Cami Pendell is a runner. She’s done a 50-mile ultramarathon as well as what she calls “a handful” of marathons around the country. Her hobby will help her in her new role at the Mackinac Center as director of legislative affairs. It takes endurance to run bills through the lawmaking process.
Cami is one of the Mackinac Center’s newest employees, but she has long been familiar with our work. After all, she’s spent more than two decades working in and around Lansing in a variety of roles.
“I worked for two Senate majority leaders, a House floor leader and the Michigan Supreme Court,” Cami said. “I’ve worked long enough in Lansing that I got to work for (former Senate majority leader, lieutenant governor and gubernatorial candidate) Dick Posthumus and then see his children (Lisa Posthumus Lyons and Bryan Posthumus) serve in the Legislature.”

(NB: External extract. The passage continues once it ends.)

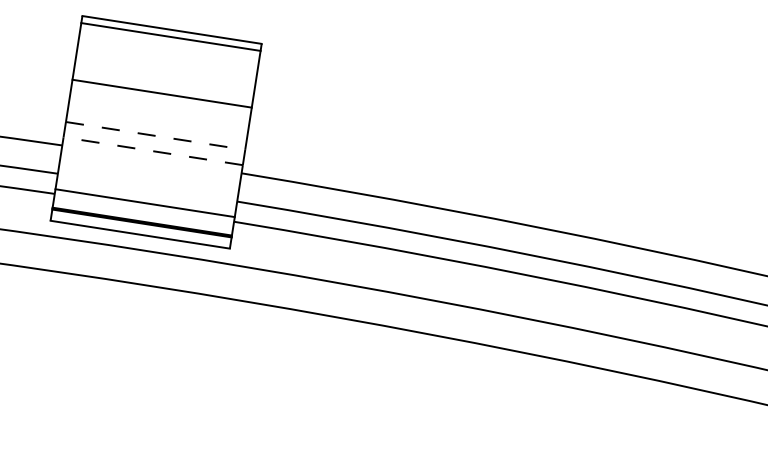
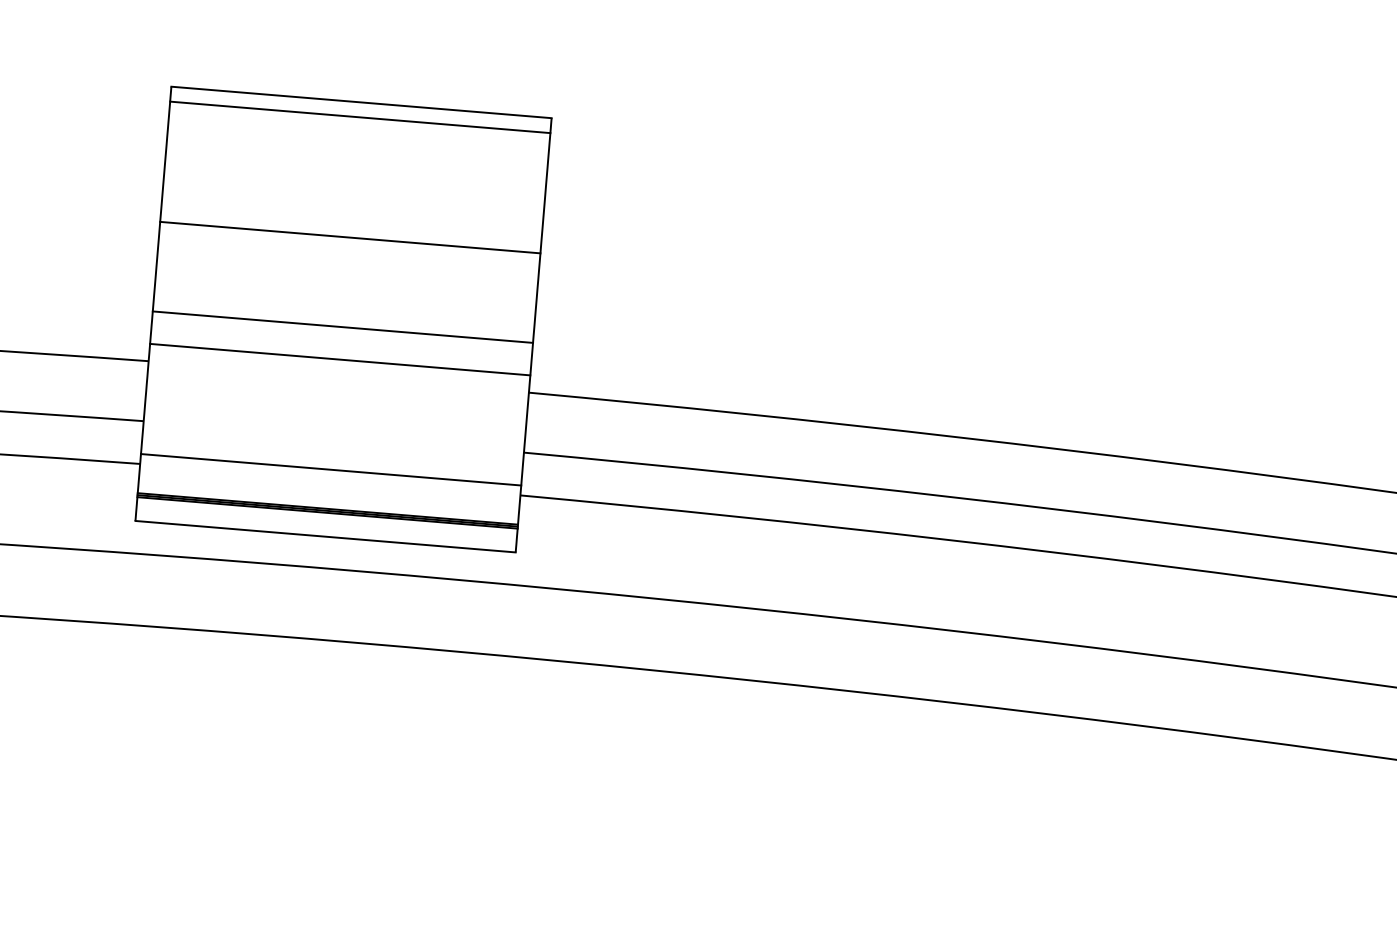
line: (155, 135) -> (342, 326), dashed -> solid
line: (153, 151) -> (340, 360), dashed -> solid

Cami also spent time working as a lobbyist for a firm serving a wide range of clients and policy areas. She crossed paths with the Mackinac Center during her work on electricity choice and eliminating double taxation on businesses.
“I remember getting policy reports from the Mackinac Center in the 1990s that I would scour for ideas to put into law,” Cami said.
For the past few years, Cami has been the general counsel for the Michigan Supreme Court. She did her undergraduate work at Central Michigan University and got her law degree at the Michigan State University College of Law at night while working full time in the Legislature.
She believes she has found the right fit at Mackinac, being able to work on policy and law. That means going on offense for bills that limit government power and fighting proposals that would expand it.
“Opportunities to advocate for free-market policy in a principled way don’t open up very often, and I knew this was a window of opportunity I couldn’t miss,” Cami said.
She grew up in the small town of Fowler, Michigan, on a family farm. Her father worked for a piston ring manufacturer, and her mother had a small hair salon in the home.
“I was always very interested in ideas and politics,” Cami said. “As a girl, I would shush my family so I could hear what President Ronald Reagan was saying on TV. I’m excited to work at a place that really fits my values and beliefs.”